Prepared Plan with Regular Performance Checks
Data loss can result from many factors, including: fire, power outages, employee theft, viruses and hackers, as well as modern tragedies that can leave companies without access to buildings and important documents. Preparation is the key. Those who are prepared have a better chance of overcoming losses with minimal damage. The first step is to back up the system regularly. Often times the problem isn’t that companies are not creating backups, but that they are not verifying the efforts. This results in "false backups" where data is believed to be secured, only to find in an emergency the backups failed and data has been lost. This is especially true with tape backups as tapes can be more easily corrupted, damaged, worn out, or employees can forget to change the tapes. In either case, it is too late and data is already lost which can often take weeks, or even months for these systems to be restored, if ever. Therefore, it is extremely important for companies to follow best practices and create policies and procedures for creating regular backups and for testing their recovery environments. Among these policies should be regularly scheduled test recoveries in order to ensure that backup policies and procedures are working properly. Recovery events should be conducted once a quarter to make sure backups are running as planned.
The Recovery Plan
Companies must also implement fast recovery plans in the event of data loss or systems interruption in conjunction with regular backups. The first step in planning for recovery is the assessment of your environment. When assessing what to include in a disaster recovery plan, companies should keep in mind the following:
1. What network resources are most important?
2. What is the value of those resources, monetary, or otherwise?
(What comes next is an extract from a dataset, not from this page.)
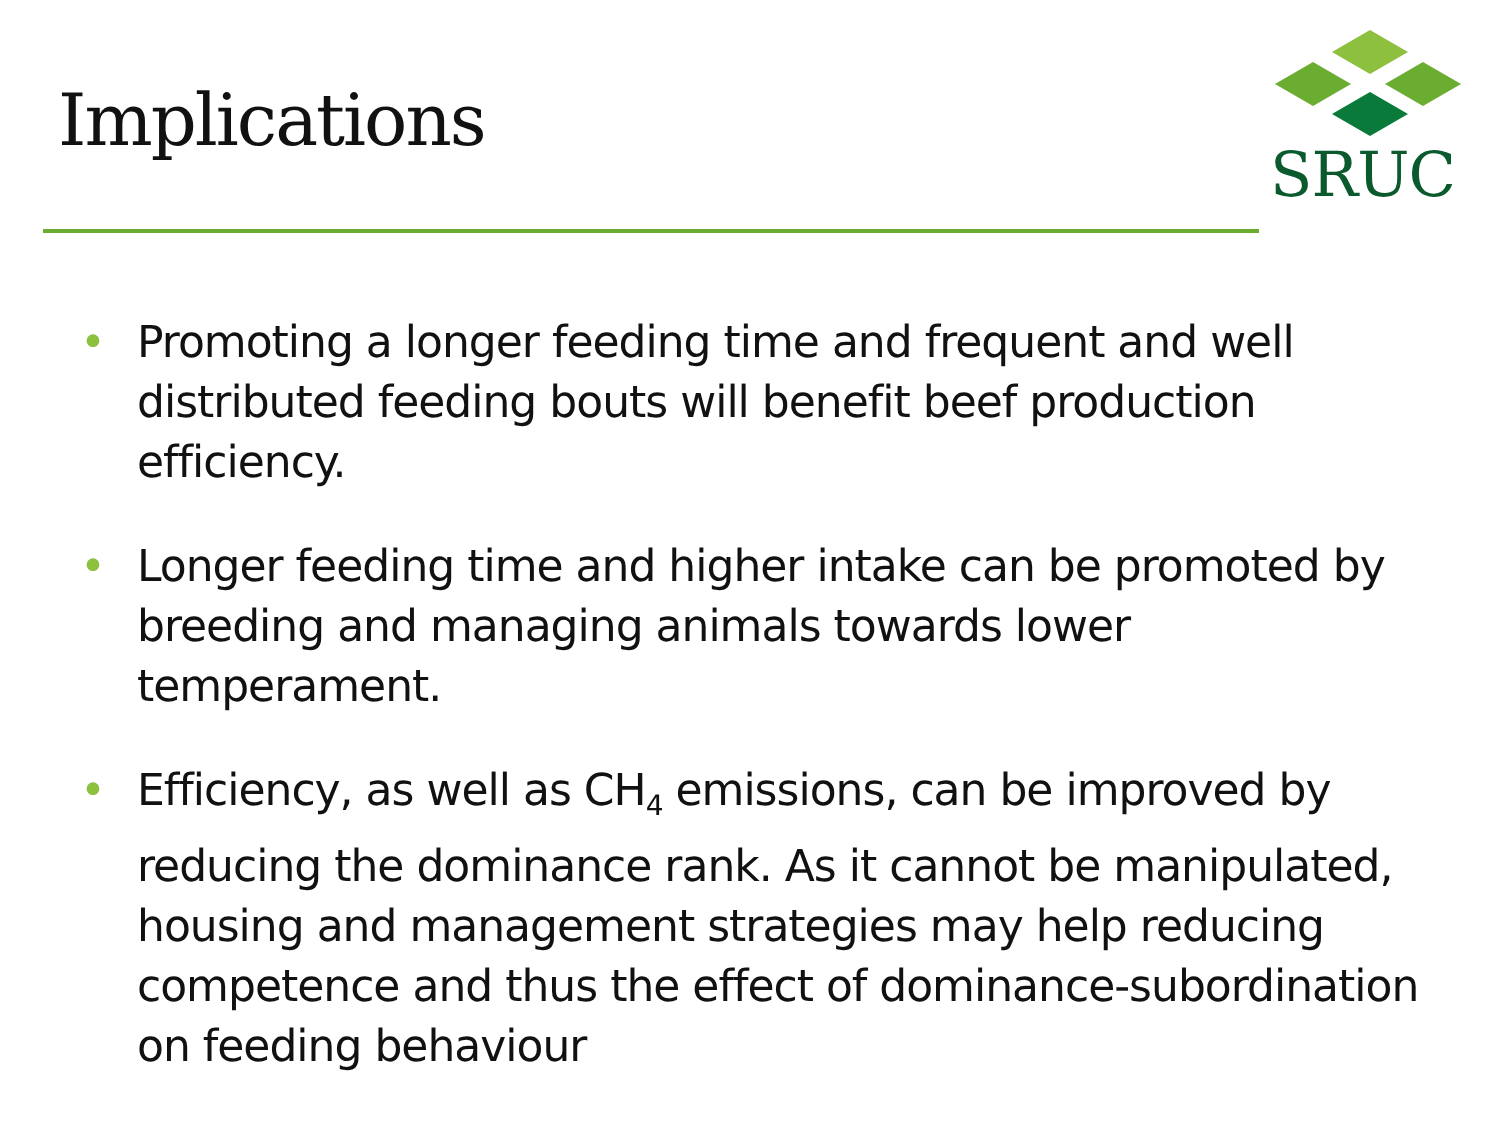Implications
SRUC
• Promoting a longer feeding time and frequent and well distributed feeding bouts will benefit beef production efficiency.
• Longer feeding time and higher intake can be promoted by breeding and managing animals towards lower temperament.
• Efficiency, as well as CH<sub>4</sub> emissions, can be improved by reducing the dominance rank. As it cannot be manipulated, housing and management strategies may help reducing competence and thus the effect of dominance-subordination on feeding behaviour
3. What possible threats do these resources face?
4. What is the likelihood of those threats being realized?
5. What would be the impact of those threats on the business, employees, or customers, if those threats were realized?
6. Which resources do you need to bring online first?
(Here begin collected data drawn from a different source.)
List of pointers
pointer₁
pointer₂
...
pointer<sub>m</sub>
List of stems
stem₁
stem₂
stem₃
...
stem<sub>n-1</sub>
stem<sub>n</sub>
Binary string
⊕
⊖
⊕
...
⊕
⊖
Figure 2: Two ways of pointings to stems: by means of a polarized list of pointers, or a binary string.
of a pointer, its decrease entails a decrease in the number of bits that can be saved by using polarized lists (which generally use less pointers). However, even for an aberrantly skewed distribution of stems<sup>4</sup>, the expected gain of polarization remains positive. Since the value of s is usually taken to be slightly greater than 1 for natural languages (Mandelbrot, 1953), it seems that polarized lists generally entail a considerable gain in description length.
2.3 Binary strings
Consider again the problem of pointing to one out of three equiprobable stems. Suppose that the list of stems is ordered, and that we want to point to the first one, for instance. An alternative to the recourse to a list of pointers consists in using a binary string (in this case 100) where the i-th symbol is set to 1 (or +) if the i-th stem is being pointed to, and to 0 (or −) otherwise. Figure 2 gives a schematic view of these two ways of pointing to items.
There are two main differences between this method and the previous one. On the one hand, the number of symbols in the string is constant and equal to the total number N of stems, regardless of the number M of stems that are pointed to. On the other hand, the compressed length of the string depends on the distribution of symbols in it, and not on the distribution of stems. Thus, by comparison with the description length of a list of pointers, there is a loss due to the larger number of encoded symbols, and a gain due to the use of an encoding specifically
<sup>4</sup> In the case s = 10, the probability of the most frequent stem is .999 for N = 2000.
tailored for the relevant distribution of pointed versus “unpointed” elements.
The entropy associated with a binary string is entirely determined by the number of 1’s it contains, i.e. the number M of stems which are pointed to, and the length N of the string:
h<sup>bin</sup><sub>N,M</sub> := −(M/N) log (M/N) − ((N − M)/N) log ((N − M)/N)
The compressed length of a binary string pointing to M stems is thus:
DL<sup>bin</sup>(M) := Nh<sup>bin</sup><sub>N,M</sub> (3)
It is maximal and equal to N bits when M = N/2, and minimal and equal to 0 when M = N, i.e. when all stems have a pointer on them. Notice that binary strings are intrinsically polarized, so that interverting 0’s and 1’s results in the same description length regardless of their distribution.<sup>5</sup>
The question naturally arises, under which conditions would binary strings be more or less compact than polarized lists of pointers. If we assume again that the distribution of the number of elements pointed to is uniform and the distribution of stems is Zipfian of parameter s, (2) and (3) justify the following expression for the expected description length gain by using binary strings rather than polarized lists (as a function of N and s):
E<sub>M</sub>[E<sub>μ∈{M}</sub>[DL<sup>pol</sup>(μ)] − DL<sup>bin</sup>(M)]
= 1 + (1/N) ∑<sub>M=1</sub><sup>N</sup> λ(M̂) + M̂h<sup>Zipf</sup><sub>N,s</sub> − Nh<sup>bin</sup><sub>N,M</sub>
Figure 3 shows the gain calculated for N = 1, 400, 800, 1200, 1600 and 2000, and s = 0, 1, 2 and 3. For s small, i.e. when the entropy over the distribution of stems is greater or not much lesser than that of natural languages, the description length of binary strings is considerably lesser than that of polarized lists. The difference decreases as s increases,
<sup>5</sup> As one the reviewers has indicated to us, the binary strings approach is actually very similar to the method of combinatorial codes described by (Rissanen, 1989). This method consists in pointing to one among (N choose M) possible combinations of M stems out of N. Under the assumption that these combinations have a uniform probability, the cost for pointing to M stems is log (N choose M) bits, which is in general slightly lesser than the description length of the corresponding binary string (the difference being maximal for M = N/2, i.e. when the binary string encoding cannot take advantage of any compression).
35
7. What is the amount of time each one of these resources can be down?
8. Set an allowable downtime for each resource.
9. Set decontamination process for viruses, worms, etc.
When determining the value of an asset, organizations must consider both its monetary value and intrinsic value. Monetary value can be determined by considering what would happen if the asset was unavailable for any reason. Intrinsic value is the loss of data, privacy, legal liability, unwanted media exposure, loss of customer or investor confidence, and the costs associated with repairing security breaches. Once information assets are identified and valued, threats to those assets must be evaluated.